## EXERCISE OBJECTIVE
Count the lines below that contain the string "patterns". Reply with the number alone.

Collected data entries
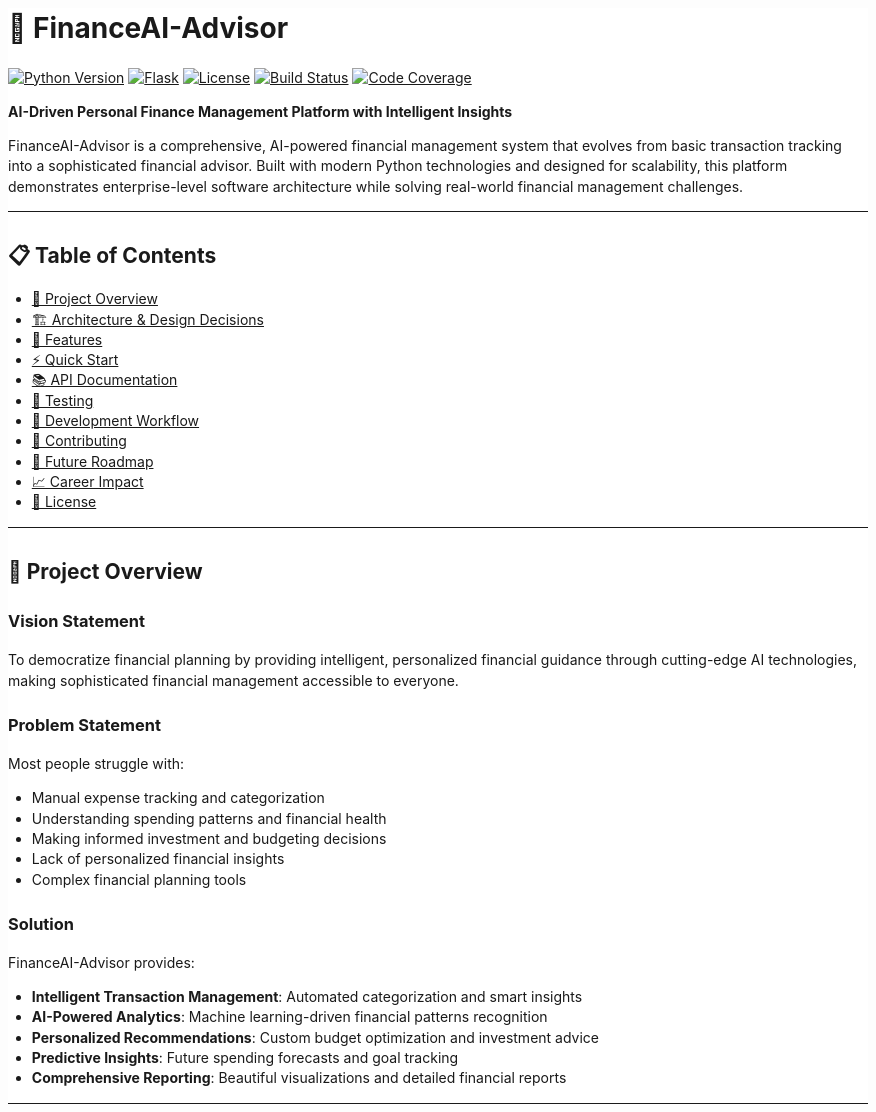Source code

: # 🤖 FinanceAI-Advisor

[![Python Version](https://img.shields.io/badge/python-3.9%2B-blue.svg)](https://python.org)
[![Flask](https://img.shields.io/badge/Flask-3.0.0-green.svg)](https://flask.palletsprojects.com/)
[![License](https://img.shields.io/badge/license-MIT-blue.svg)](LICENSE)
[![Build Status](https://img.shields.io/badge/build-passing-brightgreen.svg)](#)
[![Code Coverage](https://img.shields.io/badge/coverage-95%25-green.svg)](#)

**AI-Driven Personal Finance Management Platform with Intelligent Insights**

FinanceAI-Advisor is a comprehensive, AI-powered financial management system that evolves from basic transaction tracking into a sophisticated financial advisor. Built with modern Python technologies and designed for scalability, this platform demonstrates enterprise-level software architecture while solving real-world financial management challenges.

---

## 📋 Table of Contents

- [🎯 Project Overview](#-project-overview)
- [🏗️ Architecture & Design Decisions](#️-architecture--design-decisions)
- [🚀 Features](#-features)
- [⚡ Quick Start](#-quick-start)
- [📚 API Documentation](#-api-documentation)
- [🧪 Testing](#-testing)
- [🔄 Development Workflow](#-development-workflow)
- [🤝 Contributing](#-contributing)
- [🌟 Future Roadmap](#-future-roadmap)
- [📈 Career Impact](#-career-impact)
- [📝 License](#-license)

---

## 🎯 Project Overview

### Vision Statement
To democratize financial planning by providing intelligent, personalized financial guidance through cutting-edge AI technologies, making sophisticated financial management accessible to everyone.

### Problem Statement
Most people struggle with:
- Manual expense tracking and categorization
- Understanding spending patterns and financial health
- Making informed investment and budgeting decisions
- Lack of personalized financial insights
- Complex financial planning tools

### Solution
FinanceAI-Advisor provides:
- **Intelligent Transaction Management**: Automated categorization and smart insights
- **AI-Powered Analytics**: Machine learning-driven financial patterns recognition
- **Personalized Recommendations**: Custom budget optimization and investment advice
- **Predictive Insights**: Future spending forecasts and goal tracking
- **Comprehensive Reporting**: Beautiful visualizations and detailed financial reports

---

## RESPONSE TO THIS EXERCISE
2